→ **SELECTED EXTRACT**:
[Start of section]

Yeast Knockout Collection
In 1996 S. cerevisiae became the first eukaryotic genome to be fully sequenced enabling the creation of the first molecular-barcoded, genome-wide yeast knockout collection. The collection includes over 20,000 deletion strains corresponding to 5,916 genes (including 1,159 essential genes). Each strain has a complete start-codon to stop-codon deletion of an open reading frame (ORF) that is flanked by two molecular barcodes. This collection has been used successfully in a number of screens and has been cited over 590 times.

The following collections are available as individual strains, custom rearrays and complete collections:
• Yeast Homozygous Diploid Collection - Genome wide screening under various conditions
• Yeast Heterozygous Diploid Collection - Screening for haploinsufficient genetic interactions
• Yeast MAT-a or MAT-alpha Haploid Collections - Cross to other strains expanding options for screening assays
• Yeast Essential Collection - Targeting genes essential for growth on rich media

Deletion Strain Creation
The Yeast Knockout (YKO) Collection was created by systematically targeting every open reading frame (ORF) and creating a start- to stop-codon deletion. The cassette used to delete the ORF consists of a selectable marker (kanamycin-resistance KanMX4) flanked by two barcode sequences. These are referred to as the UPTAG and DOWNTAG and are unique to each gene. The 5´ and 3´ sequences of the cassette is homologous to the targeted gene to allow recombination. Following recombination, the selection marker replaces the ORF and the barcodes are integrated into the genome.


Schematic of homologous recombination between the barcoded deletion cassette and the yeast chromosomal DNA. (Graphics adapted from publication: The uses of genome-wide yeast mutant collections: Bart Scherens and Andre Goffeau, Genome Biology 2004, 5:229.)

[End of section]

→ **ENTRIES PROVIDED**:
[Start of section]

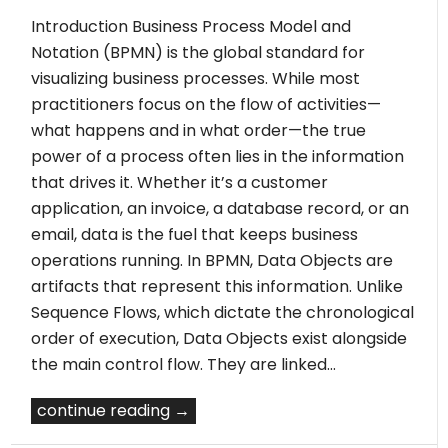
Introduction Business Process Model and
Notation (BPMN) is the global standard for
visualizing business processes. While most
practitioners focus on the flow of activities—
what happens and in what order—the true
power of a process often lies in the information
that drives it. Whether it’s a customer
application, an invoice, a database record, or an
email, data is the fuel that keeps business
operations running. In BPMN, Data Objects are
artifacts that represent this information. Unlike
Sequence Flows, which dictate the chronological
order of execution, Data Objects exist alongside
the main control flow. They are linked…
continue reading →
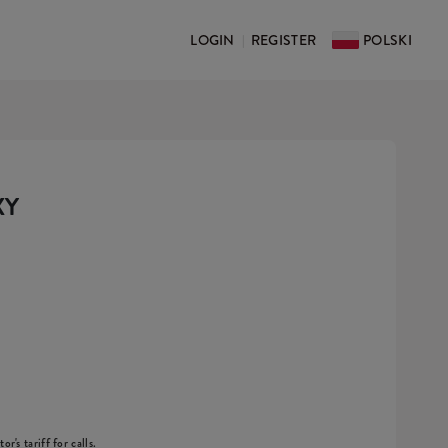
LOGIN
REGISTER
POLSKI
|
XY
r's tariff for calls.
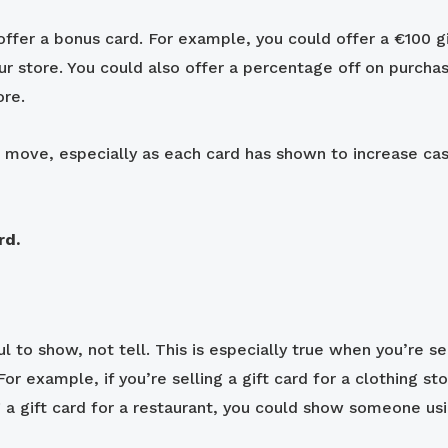
ffer a bonus card. For example, you could offer a €100 gi
 store. You could also offer a percentage off on purchas
ore.
art move, especially as each card has shown to increase 
rd.
to show, not tell. This is especially true when you’re sel
For example, if you’re selling a gift card for a clothing 
ng a gift card for a restaurant, you could show someone us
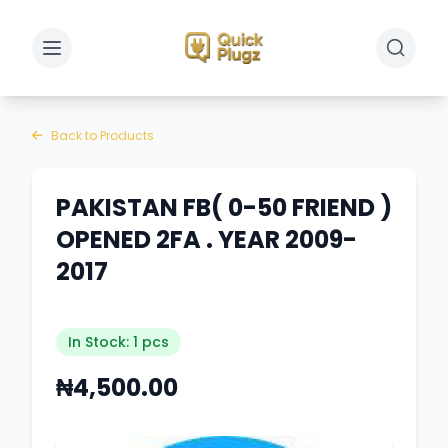
Toggle sidebar
Toggle 
Back to Products
PAKISTAN FB( 0-50 FRIEND )
OPENED 2FA . YEAR 2009-
2017
In Stock: 1 pcs
₦4,500.00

[End of section]

→ **EXERCISE TASKS**:
[1] Name each collection that the Yeast Knockout Collection text says is "available as individual strains, custom rearrays and complete collections."
[2] Quote the passage of the Yeast Knockout Collection text that begins at the words "Schematic of homologous" and stops after the words "Biology 2004, 5:229.)".

→ **SOLVED PROBLEMS**:
[1]
- Yeast Homozygous Diploid Collection
- Yeast Heterozygous Diploid Collection
- Yeast MAT-a or MAT-alpha Haploid Collections
- Yeast Essential Collection

[2]
Schematic of homologous recombination between the barcoded deletion cassette and the yeast chromosomal DNA. (Graphics adapted from publication: The uses of genome-wide yeast mutant collections: Bart Scherens and Andre Goffeau, Genome Biology 2004, 5:229.)